Mas também o movimenta em prol da própria liberdade e dos demais lycans. Sônia, em contrapartida, é, ao mesmo tempo a realização da consciência de Lucian quando espera um filho dele, o gatilho para sua revolta e concretização do seu intento a partir de sua morte, um símbolo de um novo tempo de possibilidades e uma ameaça, assim como seu filho.
Pois, no seio de uma micro sociedade que se sustenta com base na força, mudanças constituem uma ameaça natural e a chance de um ser melhor em todas as esferas significa a ruína do sistema. Por isso, também, o casal é símbolo de traição para os vampiros, tendo em vista o acolhimento dispendido a Lucian e o fato de Sônia ser parte da nobreza. Em suma, o que se explicita nesse cenário é o antagonismo entre dividir e conquistar vs. unir e fortalecer.

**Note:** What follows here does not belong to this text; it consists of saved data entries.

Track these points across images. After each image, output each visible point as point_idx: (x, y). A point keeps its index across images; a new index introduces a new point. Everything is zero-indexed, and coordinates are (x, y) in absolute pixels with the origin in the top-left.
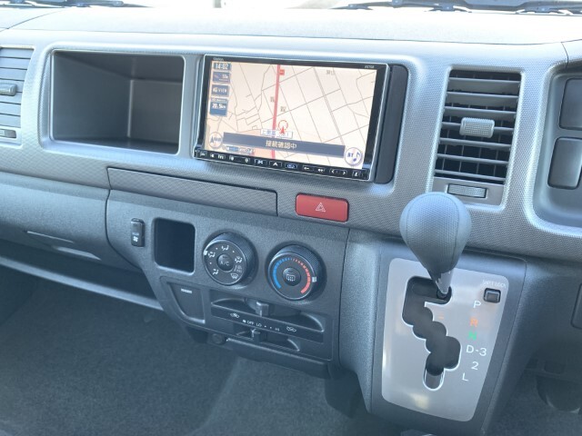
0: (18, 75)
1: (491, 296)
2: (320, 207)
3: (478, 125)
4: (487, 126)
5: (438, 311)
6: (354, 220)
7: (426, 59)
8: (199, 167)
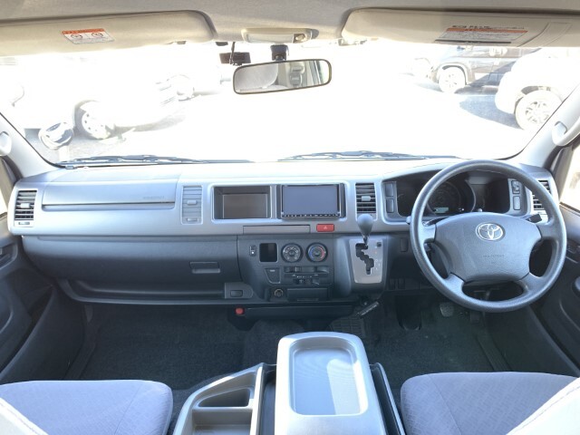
0: (198, 197)
1: (379, 245)
2: (325, 228)
3: (366, 198)
4: (369, 198)
5: (366, 252)
6: (336, 230)
7: (349, 181)
8: (280, 221)
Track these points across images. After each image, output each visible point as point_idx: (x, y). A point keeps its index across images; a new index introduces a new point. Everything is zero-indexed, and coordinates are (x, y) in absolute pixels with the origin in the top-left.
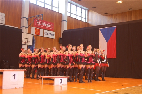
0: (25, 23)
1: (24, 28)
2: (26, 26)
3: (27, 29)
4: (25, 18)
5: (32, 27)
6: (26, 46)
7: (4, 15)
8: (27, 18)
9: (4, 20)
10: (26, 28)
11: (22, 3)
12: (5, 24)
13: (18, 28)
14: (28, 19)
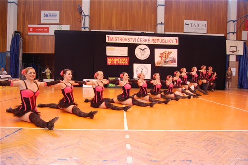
0: (231, 27)
1: (231, 34)
2: (233, 32)
3: (235, 34)
4: (232, 21)
5: (243, 31)
6: (235, 56)
7: (205, 23)
8: (234, 22)
9: (206, 28)
10: (233, 33)
11: (226, 4)
12: (207, 33)
13: (223, 35)
14: (236, 23)
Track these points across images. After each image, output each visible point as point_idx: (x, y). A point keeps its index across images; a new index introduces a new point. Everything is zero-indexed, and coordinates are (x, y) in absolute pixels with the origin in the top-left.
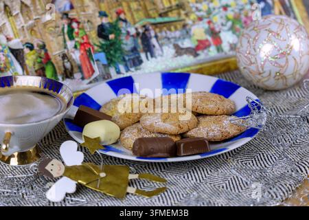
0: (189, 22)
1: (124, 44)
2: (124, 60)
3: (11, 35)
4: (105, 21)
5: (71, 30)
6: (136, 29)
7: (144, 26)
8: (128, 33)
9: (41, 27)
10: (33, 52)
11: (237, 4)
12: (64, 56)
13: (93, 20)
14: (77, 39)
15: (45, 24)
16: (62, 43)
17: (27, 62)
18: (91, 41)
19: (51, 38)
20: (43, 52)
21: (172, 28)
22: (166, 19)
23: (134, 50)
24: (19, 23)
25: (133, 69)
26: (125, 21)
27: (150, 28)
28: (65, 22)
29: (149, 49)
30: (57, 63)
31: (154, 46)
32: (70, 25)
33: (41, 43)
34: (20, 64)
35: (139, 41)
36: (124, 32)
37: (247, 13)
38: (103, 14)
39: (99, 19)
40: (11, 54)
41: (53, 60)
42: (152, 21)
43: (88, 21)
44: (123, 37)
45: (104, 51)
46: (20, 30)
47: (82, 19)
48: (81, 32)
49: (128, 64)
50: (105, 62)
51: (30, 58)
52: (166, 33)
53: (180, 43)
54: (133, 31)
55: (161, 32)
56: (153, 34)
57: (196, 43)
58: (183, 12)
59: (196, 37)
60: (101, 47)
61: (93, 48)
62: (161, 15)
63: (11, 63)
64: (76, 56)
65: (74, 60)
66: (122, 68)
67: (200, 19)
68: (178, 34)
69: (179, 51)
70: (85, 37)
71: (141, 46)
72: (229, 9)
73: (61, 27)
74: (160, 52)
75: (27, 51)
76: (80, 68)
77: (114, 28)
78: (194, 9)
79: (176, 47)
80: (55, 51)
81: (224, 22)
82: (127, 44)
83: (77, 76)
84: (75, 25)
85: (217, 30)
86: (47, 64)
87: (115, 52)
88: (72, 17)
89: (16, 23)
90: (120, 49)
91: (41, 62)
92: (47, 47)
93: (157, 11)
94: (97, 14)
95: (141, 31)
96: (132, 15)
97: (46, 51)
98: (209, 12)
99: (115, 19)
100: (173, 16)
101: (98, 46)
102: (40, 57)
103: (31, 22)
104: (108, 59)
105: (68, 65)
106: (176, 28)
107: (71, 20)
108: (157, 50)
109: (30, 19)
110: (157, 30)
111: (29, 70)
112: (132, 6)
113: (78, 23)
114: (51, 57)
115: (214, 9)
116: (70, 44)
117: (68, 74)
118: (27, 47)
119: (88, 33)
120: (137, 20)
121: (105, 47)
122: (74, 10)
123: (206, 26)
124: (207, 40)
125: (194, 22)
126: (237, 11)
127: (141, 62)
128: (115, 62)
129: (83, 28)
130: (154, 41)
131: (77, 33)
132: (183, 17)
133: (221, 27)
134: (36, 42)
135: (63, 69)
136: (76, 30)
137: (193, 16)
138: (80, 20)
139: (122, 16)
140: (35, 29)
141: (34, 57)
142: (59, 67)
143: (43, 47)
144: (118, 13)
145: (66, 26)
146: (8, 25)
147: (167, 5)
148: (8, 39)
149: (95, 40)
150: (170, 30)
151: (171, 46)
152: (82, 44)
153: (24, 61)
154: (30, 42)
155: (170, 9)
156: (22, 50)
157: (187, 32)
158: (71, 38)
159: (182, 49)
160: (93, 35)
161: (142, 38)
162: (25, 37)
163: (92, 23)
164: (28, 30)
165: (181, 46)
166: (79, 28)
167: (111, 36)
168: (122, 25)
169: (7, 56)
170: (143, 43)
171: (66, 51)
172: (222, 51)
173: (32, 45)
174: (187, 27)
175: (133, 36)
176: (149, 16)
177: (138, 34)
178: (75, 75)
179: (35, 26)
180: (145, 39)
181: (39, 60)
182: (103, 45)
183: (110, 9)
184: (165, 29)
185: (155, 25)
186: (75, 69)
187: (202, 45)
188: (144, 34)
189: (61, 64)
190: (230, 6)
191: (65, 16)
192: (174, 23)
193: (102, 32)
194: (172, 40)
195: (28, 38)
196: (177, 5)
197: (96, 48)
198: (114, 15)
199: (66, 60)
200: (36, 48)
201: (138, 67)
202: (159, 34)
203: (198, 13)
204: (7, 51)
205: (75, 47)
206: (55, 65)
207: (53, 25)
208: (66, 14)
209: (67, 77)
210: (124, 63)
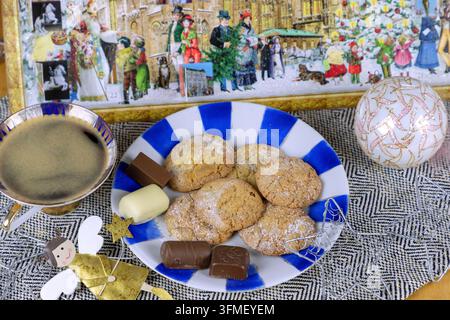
0: (327, 40)
1: (239, 56)
2: (234, 75)
3: (107, 24)
4: (224, 23)
5: (180, 29)
6: (259, 40)
7: (270, 38)
8: (248, 42)
9: (145, 18)
10: (128, 49)
11: (394, 27)
12: (163, 61)
13: (210, 21)
14: (183, 42)
15: (151, 17)
16: (165, 43)
17: (117, 60)
18: (200, 46)
19: (153, 35)
20: (139, 52)
21: (304, 45)
22: (300, 33)
23: (250, 65)
24: (120, 11)
25: (242, 88)
26: (249, 27)
27: (277, 40)
28: (176, 17)
29: (268, 66)
30: (152, 68)
31: (275, 64)
32: (180, 23)
33: (140, 40)
34: (109, 62)
35: (259, 55)
36: (243, 41)
37: (404, 39)
38: (224, 15)
39: (217, 20)
40: (101, 49)
41: (148, 64)
42: (283, 32)
43: (204, 21)
44: (240, 48)
45: (213, 61)
46: (119, 19)
47: (198, 17)
48: (191, 33)
49: (238, 80)
50: (211, 74)
51: (123, 56)
52: (294, 50)
53: (308, 66)
54: (254, 42)
55: (288, 47)
57: (329, 68)
58: (323, 27)
59: (329, 61)
60: (210, 56)
61: (200, 56)
62: (294, 27)
63: (98, 59)
64: (178, 62)
65: (173, 66)
66: (229, 84)
67: (342, 38)
68: (309, 53)
69: (305, 74)
70: (194, 41)
71: (259, 62)
72: (383, 31)
73: (169, 23)
74: (281, 73)
75: (120, 47)
76: (178, 76)
77: (233, 34)
78: (338, 25)
79: (303, 68)
80: (154, 52)
82: (243, 56)
83: (173, 86)
84: (186, 23)
85: (360, 55)
86: (140, 66)
87: (226, 64)
88: (185, 13)
89: (117, 11)
90: (233, 62)
91: (134, 64)
92: (145, 47)
93: (291, 21)
95: (264, 43)
96: (260, 21)
97: (144, 51)
98: (356, 32)
99: (236, 24)
100: (309, 30)
101: (207, 53)
102: (135, 58)
103: (135, 11)
104: (214, 71)
105: (165, 72)
106: (309, 46)
107: (184, 16)
108: (277, 70)
109: (135, 8)
110: (285, 44)
111: (117, 70)
112: (263, 10)
113: (191, 21)
114: (147, 59)
115: (364, 28)
116: (174, 46)
118: (122, 42)
119: (199, 36)
120: (264, 29)
121: (215, 56)
122: (191, 4)
123: (347, 48)
124: (343, 66)
125: (333, 41)
126: (392, 35)
127: (253, 80)
128: (222, 77)
129: (195, 30)
130: (276, 58)
131: (187, 35)
132: (322, 32)
133: (365, 52)
134: (134, 38)
135: (158, 75)
136: (186, 30)
137: (334, 34)
138: (194, 19)
139: (247, 21)
140: (137, 21)
141: (127, 56)
142: (154, 72)
143: (141, 45)
144: (243, 17)
145: (176, 23)
146: (107, 11)
147: (306, 15)
148: (103, 29)
149: (206, 46)
150: (301, 47)
151: (297, 67)
152: (187, 48)
153: (114, 59)
154: (127, 36)
155: (309, 21)
156: (116, 45)
157: (321, 53)
158: (178, 39)
159: (309, 72)
160: (205, 39)
161: (263, 52)
162: (123, 29)
163: (207, 24)
164: (128, 21)
165: (309, 69)
166: (190, 28)
167: (227, 45)
168: (243, 31)
169: (96, 50)
170: (262, 58)
171: (167, 54)
172: (358, 82)
173: (129, 41)
174: (323, 47)
175: (253, 48)
176: (279, 26)
177: (260, 46)
178: (171, 85)
179: (138, 17)
180: (267, 53)
181: (132, 60)
182: (213, 53)
183: (234, 9)
184: (295, 44)
185: (284, 37)
186: (173, 78)
187: (336, 71)
188: (267, 47)
189: (157, 69)
190: (385, 28)
191: (178, 11)
192: (308, 39)
193: (217, 37)
194: (300, 60)
195: (127, 33)
196: (319, 17)
197: (204, 55)
199: (164, 66)
200: (132, 45)
201: (249, 86)
202: (285, 50)
203: (341, 31)
204: (97, 44)
205: (180, 51)
206: (150, 69)
207: (161, 19)
208: (180, 8)
209: (161, 86)
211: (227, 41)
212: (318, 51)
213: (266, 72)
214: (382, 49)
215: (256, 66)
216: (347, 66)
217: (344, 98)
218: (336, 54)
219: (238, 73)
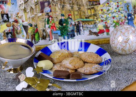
0: (97, 21)
1: (69, 28)
2: (68, 34)
3: (24, 20)
4: (63, 18)
5: (49, 20)
6: (75, 22)
7: (78, 22)
8: (71, 24)
9: (37, 18)
11: (119, 17)
12: (44, 31)
13: (58, 17)
14: (50, 24)
15: (39, 17)
16: (44, 25)
17: (29, 31)
18: (55, 25)
19: (40, 22)
20: (36, 28)
21: (90, 23)
22: (88, 20)
23: (73, 31)
24: (28, 15)
26: (71, 19)
27: (81, 22)
28: (47, 17)
29: (79, 31)
30: (40, 33)
31: (81, 30)
32: (48, 18)
33: (35, 24)
34: (26, 32)
35: (75, 27)
36: (70, 23)
37: (122, 20)
38: (62, 15)
39: (60, 17)
40: (23, 28)
41: (39, 32)
42: (82, 20)
43: (56, 17)
44: (69, 25)
45: (60, 30)
46: (28, 18)
47: (54, 16)
48: (52, 21)
49: (69, 36)
50: (60, 35)
51: (30, 30)
52: (87, 25)
53: (92, 30)
54: (73, 23)
55: (85, 24)
56: (81, 25)
57: (99, 31)
58: (95, 17)
59: (99, 28)
60: (59, 28)
61: (56, 28)
62: (86, 18)
63: (22, 31)
65: (47, 32)
67: (102, 21)
68: (92, 26)
69: (91, 33)
70: (53, 24)
71: (76, 30)
72: (115, 18)
73: (45, 19)
74: (83, 33)
75: (29, 27)
76: (49, 35)
77: (66, 21)
78: (100, 17)
79: (90, 31)
80: (40, 28)
81: (112, 23)
82: (70, 28)
83: (48, 39)
84: (50, 18)
85: (108, 26)
86: (36, 33)
87: (65, 31)
88: (50, 15)
89: (27, 15)
90: (67, 30)
91: (34, 32)
92: (37, 26)
93: (85, 16)
94: (60, 15)
95: (77, 23)
96: (74, 17)
97: (37, 28)
98: (106, 19)
99: (67, 18)
100: (91, 19)
101: (58, 28)
102: (34, 30)
103: (33, 15)
104: (61, 33)
105: (45, 34)
106: (91, 24)
107: (50, 16)
108: (82, 32)
109: (33, 14)
110: (84, 24)
111: (29, 34)
112: (75, 13)
113: (52, 18)
114: (39, 30)
115: (109, 17)
116: (47, 26)
117: (44, 37)
118: (30, 25)
119: (55, 22)
120: (76, 19)
121: (61, 29)
122: (51, 13)
123: (104, 24)
124: (103, 30)
125: (99, 22)
126: (118, 19)
127: (74, 36)
128: (64, 35)
129: (53, 20)
130: (81, 28)
131: (51, 22)
132: (95, 19)
133: (110, 25)
134: (34, 24)
135: (42, 35)
136: (51, 21)
137: (99, 20)
138: (53, 17)
139: (70, 17)
140: (34, 18)
141: (32, 29)
142: (41, 35)
143: (36, 26)
144: (69, 15)
145: (47, 18)
146: (24, 16)
147: (90, 14)
148: (23, 22)
149: (57, 25)
150: (89, 24)
151: (88, 31)
152: (52, 26)
153: (27, 31)
154: (31, 23)
155: (91, 16)
156: (28, 26)
157: (96, 26)
158: (48, 23)
159: (92, 32)
160: (57, 23)
161: (77, 27)
162: (30, 21)
163: (57, 18)
164: (31, 18)
165: (92, 31)
166: (52, 20)
167: (64, 24)
168: (69, 20)
169: (21, 28)
170: (77, 28)
171: (45, 28)
172: (109, 35)
173: (32, 25)
174: (96, 24)
175: (73, 25)
176: (81, 18)
177: (75, 25)
178: (47, 38)
179: (34, 17)
180: (78, 27)
181: (33, 31)
182: (60, 27)
183: (66, 13)
184: (87, 23)
185: (83, 21)
186: (47, 36)
187: (101, 32)
188: (78, 25)
189: (42, 33)
190: (116, 17)
191: (47, 14)
192: (91, 22)
193: (61, 22)
194: (89, 28)
195: (31, 22)
196: (94, 14)
197: (57, 28)
198: (67, 16)
199: (44, 32)
200: (33, 26)
201: (73, 38)
202: (84, 26)
203: (101, 18)
204: (21, 26)
205: (49, 27)
207: (42, 17)
208: (48, 14)
209: (43, 39)
210: (67, 35)
211: (64, 23)
212: (95, 25)
213: (78, 33)
214: (116, 24)
215: (75, 31)
216: (105, 30)
217: (105, 40)
218: (101, 26)
219: (69, 34)
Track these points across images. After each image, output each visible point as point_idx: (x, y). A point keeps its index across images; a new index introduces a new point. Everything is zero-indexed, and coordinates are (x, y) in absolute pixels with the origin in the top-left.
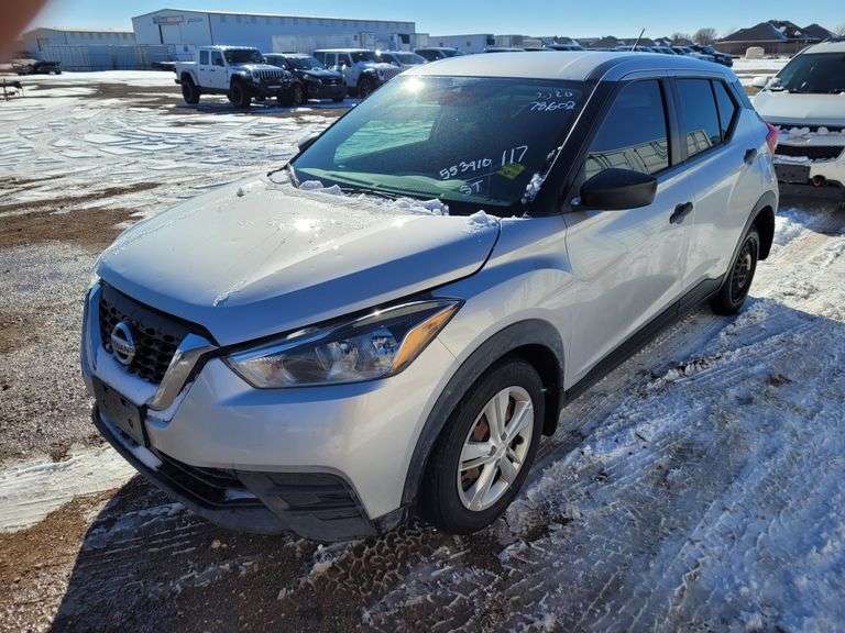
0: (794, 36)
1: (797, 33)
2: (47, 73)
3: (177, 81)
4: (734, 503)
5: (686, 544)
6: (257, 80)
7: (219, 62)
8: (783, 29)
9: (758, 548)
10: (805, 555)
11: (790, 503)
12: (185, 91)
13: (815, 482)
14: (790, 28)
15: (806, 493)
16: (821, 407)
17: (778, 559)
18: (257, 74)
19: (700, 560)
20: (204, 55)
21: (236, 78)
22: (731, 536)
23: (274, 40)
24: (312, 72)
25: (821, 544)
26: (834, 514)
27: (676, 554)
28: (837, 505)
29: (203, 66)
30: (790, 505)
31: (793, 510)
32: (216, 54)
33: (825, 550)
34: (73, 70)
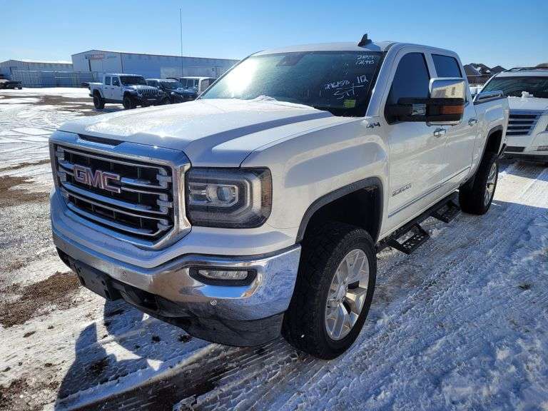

Além disso, Anjos da Noite utiliza a clássica rivalidade entre licantropos e vampiros suscitando a primeira disputa, de Caim contra Abel. Nesse sentido, as duas raças seriam oriundas de um mesmo ancestral, na pentalogia, Corvinus. Isso traz em si alguns simbolismos, pois Corvinus se relaciona a “corvo” um animal que está ligado ao elemento da noite, de grande inteligência e que também representa a passagem para o outro mundo.
Por fim, Anjos da noite é uma obra que mostra a fuga do lugar comum, que transpassa categorias sociais em diversas medidas. E o faz inserido em um contexto de projeção das relações sociais e mesmo de uma perspectiva de luta de classes sobre a rivalidade entre duas raças – a princípio – imaginárias.